STATED TASK:
Starting with the line that contains "pose: elev=64.5 azim=84.1" and going through the end of the records, list those lines and no others as a numbered list, skipping blank lines and leaving out the pictures.

:::

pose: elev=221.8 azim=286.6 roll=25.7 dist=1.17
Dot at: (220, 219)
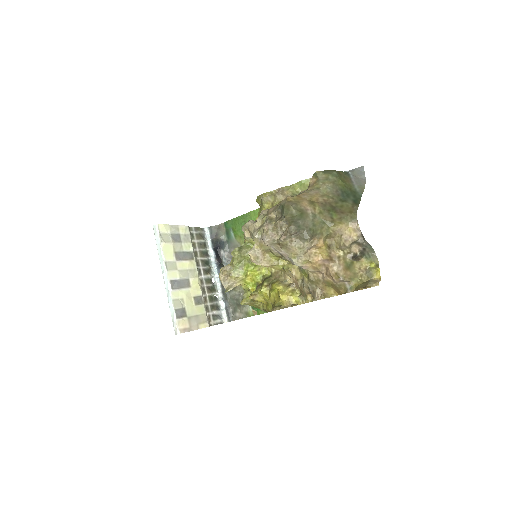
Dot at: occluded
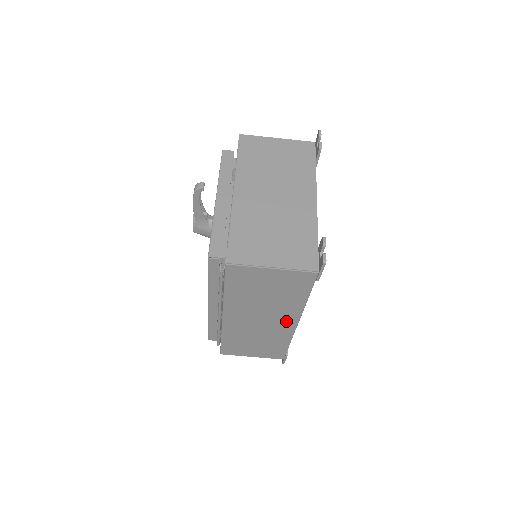
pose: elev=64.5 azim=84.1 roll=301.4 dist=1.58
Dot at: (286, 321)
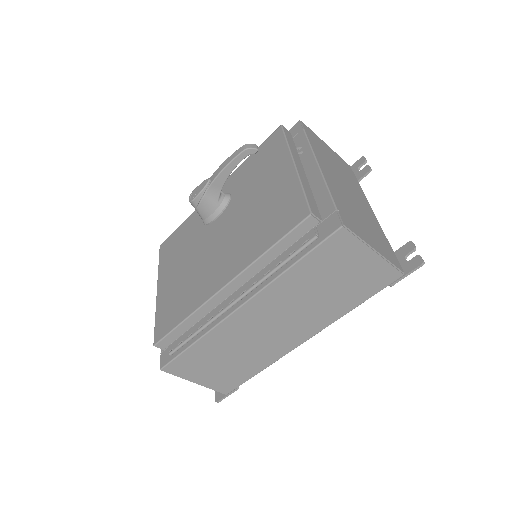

:::

THE RESULT:
1. pose: elev=64.5 azim=84.1 roll=301.4 dist=1.58
2. Dot at: (286, 321)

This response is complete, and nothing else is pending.